(Beginning of Dataset)

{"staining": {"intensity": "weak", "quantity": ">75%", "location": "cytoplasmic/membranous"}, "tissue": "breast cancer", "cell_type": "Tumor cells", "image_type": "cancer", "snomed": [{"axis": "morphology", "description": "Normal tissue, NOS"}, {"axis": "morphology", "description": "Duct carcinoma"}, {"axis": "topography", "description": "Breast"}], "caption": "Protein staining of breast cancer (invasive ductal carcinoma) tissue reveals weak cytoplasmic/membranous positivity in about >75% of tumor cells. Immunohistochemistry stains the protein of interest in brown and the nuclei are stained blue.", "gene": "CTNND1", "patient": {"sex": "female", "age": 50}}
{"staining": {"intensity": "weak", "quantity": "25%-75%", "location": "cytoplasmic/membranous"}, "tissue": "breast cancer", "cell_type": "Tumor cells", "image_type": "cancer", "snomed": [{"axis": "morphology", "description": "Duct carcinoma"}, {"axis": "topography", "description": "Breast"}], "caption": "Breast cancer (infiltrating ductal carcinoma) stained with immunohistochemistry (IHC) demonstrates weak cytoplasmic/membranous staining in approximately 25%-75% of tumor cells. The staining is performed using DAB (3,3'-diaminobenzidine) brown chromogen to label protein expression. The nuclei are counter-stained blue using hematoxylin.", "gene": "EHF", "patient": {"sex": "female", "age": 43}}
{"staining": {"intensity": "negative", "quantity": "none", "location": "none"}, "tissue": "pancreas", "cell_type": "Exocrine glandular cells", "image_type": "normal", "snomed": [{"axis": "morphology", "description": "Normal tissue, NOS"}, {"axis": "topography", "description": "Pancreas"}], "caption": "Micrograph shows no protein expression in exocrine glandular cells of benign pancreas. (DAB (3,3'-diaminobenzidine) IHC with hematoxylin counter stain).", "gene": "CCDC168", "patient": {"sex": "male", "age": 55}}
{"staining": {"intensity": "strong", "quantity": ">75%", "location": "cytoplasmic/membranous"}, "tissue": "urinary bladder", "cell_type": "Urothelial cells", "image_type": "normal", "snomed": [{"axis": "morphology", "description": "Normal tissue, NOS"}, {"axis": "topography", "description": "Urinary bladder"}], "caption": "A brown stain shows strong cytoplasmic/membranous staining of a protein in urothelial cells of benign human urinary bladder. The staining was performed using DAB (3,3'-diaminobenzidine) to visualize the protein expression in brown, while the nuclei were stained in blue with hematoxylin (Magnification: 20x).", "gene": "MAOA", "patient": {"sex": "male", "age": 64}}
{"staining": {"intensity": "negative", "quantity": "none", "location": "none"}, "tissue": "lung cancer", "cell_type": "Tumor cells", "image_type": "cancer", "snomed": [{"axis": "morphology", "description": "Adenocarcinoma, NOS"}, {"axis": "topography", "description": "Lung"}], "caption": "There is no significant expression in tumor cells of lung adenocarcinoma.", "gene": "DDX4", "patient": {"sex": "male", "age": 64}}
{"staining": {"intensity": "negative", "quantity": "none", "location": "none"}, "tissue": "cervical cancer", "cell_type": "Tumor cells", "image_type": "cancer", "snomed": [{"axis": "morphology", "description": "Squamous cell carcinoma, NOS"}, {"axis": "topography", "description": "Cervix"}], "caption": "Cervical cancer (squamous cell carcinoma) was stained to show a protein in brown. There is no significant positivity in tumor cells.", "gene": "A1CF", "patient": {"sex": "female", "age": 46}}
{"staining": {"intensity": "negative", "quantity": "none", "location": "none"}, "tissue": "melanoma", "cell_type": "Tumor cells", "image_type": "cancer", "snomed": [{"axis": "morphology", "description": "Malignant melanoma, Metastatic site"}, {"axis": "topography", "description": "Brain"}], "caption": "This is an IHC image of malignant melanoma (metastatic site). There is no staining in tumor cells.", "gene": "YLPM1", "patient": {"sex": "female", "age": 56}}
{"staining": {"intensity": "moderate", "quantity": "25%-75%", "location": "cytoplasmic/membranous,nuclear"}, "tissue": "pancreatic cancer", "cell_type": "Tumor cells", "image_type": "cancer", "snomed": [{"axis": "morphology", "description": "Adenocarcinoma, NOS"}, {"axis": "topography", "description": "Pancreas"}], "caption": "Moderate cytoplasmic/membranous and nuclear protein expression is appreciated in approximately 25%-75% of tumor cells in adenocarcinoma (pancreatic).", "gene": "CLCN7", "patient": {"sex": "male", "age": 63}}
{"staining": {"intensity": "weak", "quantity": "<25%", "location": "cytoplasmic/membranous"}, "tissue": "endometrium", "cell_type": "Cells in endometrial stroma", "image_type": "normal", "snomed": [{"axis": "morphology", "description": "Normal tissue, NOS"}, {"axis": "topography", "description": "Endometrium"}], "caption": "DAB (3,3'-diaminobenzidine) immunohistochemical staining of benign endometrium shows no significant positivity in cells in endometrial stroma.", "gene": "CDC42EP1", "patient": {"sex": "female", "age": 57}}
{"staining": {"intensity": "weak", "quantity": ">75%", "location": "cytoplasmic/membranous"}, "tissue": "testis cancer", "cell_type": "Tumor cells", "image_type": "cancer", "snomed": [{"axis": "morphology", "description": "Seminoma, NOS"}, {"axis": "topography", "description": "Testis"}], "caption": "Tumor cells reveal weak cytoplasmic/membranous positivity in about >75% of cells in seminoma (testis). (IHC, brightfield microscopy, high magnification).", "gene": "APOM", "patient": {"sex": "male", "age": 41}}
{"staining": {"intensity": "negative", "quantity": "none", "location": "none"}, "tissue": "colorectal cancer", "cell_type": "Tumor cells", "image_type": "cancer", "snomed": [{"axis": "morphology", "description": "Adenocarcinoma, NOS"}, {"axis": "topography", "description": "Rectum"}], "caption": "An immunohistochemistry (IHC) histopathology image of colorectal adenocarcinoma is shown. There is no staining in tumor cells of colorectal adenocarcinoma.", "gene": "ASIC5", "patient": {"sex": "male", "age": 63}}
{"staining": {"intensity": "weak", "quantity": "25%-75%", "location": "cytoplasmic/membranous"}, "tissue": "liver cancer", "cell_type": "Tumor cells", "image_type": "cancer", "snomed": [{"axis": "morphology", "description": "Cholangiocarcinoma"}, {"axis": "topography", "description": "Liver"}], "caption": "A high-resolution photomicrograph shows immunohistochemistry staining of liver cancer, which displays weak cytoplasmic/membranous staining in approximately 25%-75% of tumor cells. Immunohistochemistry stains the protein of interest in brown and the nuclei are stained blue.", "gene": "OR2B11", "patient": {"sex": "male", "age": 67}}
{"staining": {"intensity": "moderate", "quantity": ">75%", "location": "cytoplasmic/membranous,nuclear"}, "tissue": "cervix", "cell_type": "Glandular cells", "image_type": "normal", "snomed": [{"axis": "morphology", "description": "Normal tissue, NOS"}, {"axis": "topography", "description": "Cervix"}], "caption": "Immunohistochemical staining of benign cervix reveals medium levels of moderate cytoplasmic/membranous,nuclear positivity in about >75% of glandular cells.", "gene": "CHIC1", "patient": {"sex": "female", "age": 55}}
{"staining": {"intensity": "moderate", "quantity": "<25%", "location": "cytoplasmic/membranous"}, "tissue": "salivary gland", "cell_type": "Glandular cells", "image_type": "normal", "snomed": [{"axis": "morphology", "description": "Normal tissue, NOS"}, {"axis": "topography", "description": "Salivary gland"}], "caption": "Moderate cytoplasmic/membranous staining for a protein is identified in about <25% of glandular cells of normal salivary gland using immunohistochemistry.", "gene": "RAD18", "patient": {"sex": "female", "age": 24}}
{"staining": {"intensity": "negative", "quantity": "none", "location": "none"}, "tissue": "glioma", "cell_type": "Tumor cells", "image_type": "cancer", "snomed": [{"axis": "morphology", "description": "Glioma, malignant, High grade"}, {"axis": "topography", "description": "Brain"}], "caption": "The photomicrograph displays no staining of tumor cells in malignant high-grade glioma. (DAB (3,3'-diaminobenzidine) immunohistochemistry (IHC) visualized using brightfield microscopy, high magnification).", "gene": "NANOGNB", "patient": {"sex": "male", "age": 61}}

(End of Dataset)

**Task item**
Only the lines above from the line with "shows no protein" to the line with "no significant expression", those two lines included, should be reproduced exactly.

**Exercise response**
{"staining": {"intensity": "negative", "quantity": "none", "location": "none"}, "tissue": "pancreas", "cell_type": "Exocrine glandular cells", "image_type": "normal", "snomed": [{"axis": "morphology", "description": "Normal tissue, NOS"}, {"axis": "topography", "description": "Pancreas"}], "caption": "Micrograph shows no protein expression in exocrine glandular cells of benign pancreas. (DAB (3,3'-diaminobenzidine) IHC with hematoxylin counter stain).", "gene": "CCDC168", "patient": {"sex": "male", "age": 55}}
{"staining": {"intensity": "strong", "quantity": ">75%", "location": "cytoplasmic/membranous"}, "tissue": "urinary bladder", "cell_type": "Urothelial cells", "image_type": "normal", "snomed": [{"axis": "morphology", "description": "Normal tissue, NOS"}, {"axis": "topography", "description": "Urinary bladder"}], "caption": "A brown stain shows strong cytoplasmic/membranous staining of a protein in urothelial cells of benign human urinary bladder. The staining was performed using DAB (3,3'-diaminobenzidine) to visualize the protein expression in brown, while the nuclei were stained in blue with hematoxylin (Magnification: 20x).", "gene": "MAOA", "patient": {"sex": "male", "age": 64}}
{"staining": {"intensity": "negative", "quantity": "none", "location": "none"}, "tissue": "lung cancer", "cell_type": "Tumor cells", "image_type": "cancer", "snomed": [{"axis": "morphology", "description": "Adenocarcinoma, NOS"}, {"axis": "topography", "description": "Lung"}], "caption": "There is no significant expression in tumor cells of lung adenocarcinoma.", "gene": "DDX4", "patient": {"sex": "male", "age": 64}}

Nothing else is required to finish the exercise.